*** Opening Dataset content ***
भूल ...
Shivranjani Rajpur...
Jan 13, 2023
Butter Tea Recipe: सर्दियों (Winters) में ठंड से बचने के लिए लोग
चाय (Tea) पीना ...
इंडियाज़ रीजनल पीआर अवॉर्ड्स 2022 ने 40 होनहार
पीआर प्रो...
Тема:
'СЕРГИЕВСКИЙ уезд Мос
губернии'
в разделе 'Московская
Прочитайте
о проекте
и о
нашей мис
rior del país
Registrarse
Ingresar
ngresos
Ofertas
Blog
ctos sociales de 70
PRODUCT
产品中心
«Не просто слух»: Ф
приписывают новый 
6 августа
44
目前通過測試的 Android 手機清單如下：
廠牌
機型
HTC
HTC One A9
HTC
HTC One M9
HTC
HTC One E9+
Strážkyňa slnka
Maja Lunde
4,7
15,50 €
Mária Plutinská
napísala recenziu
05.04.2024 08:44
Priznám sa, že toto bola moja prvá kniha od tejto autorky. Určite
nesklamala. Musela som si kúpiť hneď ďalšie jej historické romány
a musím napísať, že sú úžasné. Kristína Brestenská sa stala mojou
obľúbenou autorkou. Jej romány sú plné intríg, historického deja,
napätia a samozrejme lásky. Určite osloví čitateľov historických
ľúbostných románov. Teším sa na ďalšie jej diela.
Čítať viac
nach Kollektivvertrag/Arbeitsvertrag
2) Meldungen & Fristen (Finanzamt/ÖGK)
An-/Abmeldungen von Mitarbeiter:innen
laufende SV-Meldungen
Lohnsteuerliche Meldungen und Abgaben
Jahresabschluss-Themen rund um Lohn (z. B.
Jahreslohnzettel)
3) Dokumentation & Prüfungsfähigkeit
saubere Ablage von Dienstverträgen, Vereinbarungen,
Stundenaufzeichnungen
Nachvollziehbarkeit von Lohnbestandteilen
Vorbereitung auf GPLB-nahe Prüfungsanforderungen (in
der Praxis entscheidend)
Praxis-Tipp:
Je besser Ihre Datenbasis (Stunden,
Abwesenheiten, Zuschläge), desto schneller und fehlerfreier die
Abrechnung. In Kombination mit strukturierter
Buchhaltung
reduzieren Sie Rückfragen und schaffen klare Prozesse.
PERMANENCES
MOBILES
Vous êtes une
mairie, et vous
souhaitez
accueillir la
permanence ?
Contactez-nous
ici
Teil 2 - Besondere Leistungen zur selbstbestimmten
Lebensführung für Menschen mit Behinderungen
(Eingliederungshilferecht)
*** Closing Dataset content ***
#### Task requirements:
Return each line of the records above in which the word "romány" occurs.

#### Answer below:
nesklamala. Musela som si kúpiť hneď ďalšie jej historické romány
obľúbenou autorkou. Jej romány sú plné intríg, historického deja,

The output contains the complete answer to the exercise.